Ya Passolig'in sitesinde yer alan 32 bin rakamında bir yanlışlık var yada 25 bin Samsunsporlu kayıp aranıyor?
Ayrıca;
Taraftarın biraz daha sakin olması gerekiyor artık!
Sakatlanan Vedat'ın yerine Halil İbrahim değişikliğine tribünlerden anlamsızca tepki gelince, Osman Özköylü ile taraftar arasında kısada olsa bir diyalog yaşandı.
Bu hem takımın hem de teknik direktörün maç sırasında moralini bozacak hareketlerdir.
Hem de bu kadar kritik bir haftada...
Osman Hoca'nın da bu tür tartışmalara girip, kendi konsantrasyonunu bozmaması gerekiyor..
Gelelim maça;
İlk devrede oynanan 40 dakikalık maç temposu ile, Samsunspor'un gol bulması zaten imkansızdı...
Kalan 5 dakikada iki takımda devre arasına önde girmek isteyince, biraz oyun disiplini koptu ama gol sesi çıkmadı.
Osman Özköylü takımdaki tek sorunun tempo olduğunu anlayınca ikinci yarıda bambaşka bir Samsunspor izledik.

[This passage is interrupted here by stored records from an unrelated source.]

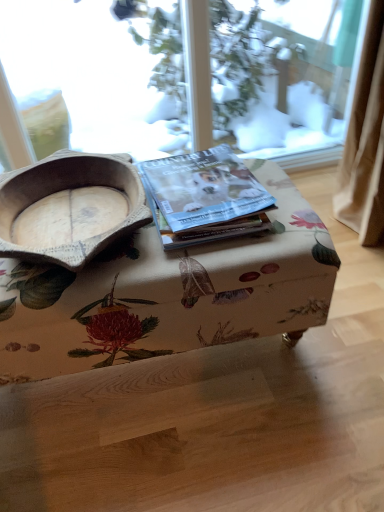
Question: Considering the relative sizes of wooden bowl at left and floral fabric ottoman at center in the image provided, is wooden bowl at left wider than floral fabric ottoman at center?

Choices:
 (A) no
 (B) yes

Answer: (B)

Question: Is wooden bowl at left positioned with its back to floral fabric ottoman at center?

Choices:
 (A) no
 (B) yes

Answer: (A)

Question: Can you confirm if wooden bowl at left is bigger than floral fabric ottoman at center?

Choices:
 (A) yes
 (B) no

Answer: (B)

Question: Is wooden bowl at left not near floral fabric ottoman at center?

Choices:
 (A) yes
 (B) no

Answer: (B)

Question: Does wooden bowl at left come in front of floral fabric ottoman at center?

Choices:
 (A) no
 (B) yes

Answer: (B)

Question: From a real-world perspective, is floral fabric ottoman at center positioned above or below wooden bowl at left?

Choices:
 (A) below
 (B) above

Answer: (A)

Question: Looking at their shapes, would you say floral fabric ottoman at center is wider or thinner than wooden bowl at left?

Choices:
 (A) thin
 (B) wide

Answer: (A)

Question: From their relative heights in the image, would you say floral fabric ottoman at center is taller or shorter than wooden bowl at left?

Choices:
 (A) tall
 (B) short

Answer: (A)

Question: Is floral fabric ottoman at center situated inside wooden bowl at left or outside?

Choices:
 (A) inside
 (B) outside

Answer: (B)

Question: Is wooden bowl at left bigger or smaller than matte paper magazine at center?

Choices:
 (A) small
 (B) big

Answer: (B)

Question: Is wooden bowl at left inside or outside of matte paper magazine at center?

Choices:
 (A) outside
 (B) inside

Answer: (A)

Question: Is wooden bowl at left wider or thinner than matte paper magazine at center?

Choices:
 (A) wide
 (B) thin

Answer: (A)

Question: In the image, is wooden bowl at left positioned in front of or behind matte paper magazine at center?

Choices:
 (A) behind
 (B) front

Answer: (B)

Question: Based on their positions, is floral fabric ottoman at center located to the left or right of matte paper magazine at center?

Choices:
 (A) right
 (B) left

Answer: (B)

Question: From the image's perspective, relative to matte paper magazine at center, is floral fabric ottoman at center above or below?

Choices:
 (A) below
 (B) above

Answer: (A)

İkinci yarıdaki erken gol, Boluspor'a risk almak zorunda bıraktı. buda bizim işimize geldi..
İlk yarının tam tersine, sağ ve sol bekini de ataklara dahil etmeye başlayan Fuat Çapa'nın öğrencileri daha çok açık vermeye başladı..
Buda Osman Hoca'nın ekmeğine yağ sürdü diyebiliriz..
Kevin Brands'ın formsuzluğu yüzünden ilk on bir de olmaması beni şaşırtmadı açıkçası...
Murat'ın bu kadar istekli olması, birde bunu gol ile süslemesi Osman Hoca'nın ilk on bir de neden şans verdiğinin göstergesi.
Göksu'ya gelince, yine beklediğimiz gibi değildi ama, tecrübesini konuşturdu ve Murat'a öyle bir top bıraktı ki tabiri caizse "Yapıştır" dedi...
Sonuç olarak;
Kazanmak zorunda olduğunuz bir karşılaşmadan üç puan ile ayrılmak her zaman takımda motivasyonu, ve kendine güveni üst safhaya çıkarır.
Bu gidişle, içerde oynadığımız karşılaşmalarda, formayı koysak kazanırız desek yeridir.
Dün alınan galibiyet önemliydi ve daha da önemli olan futbolcuların bunun farkında olmasıydı.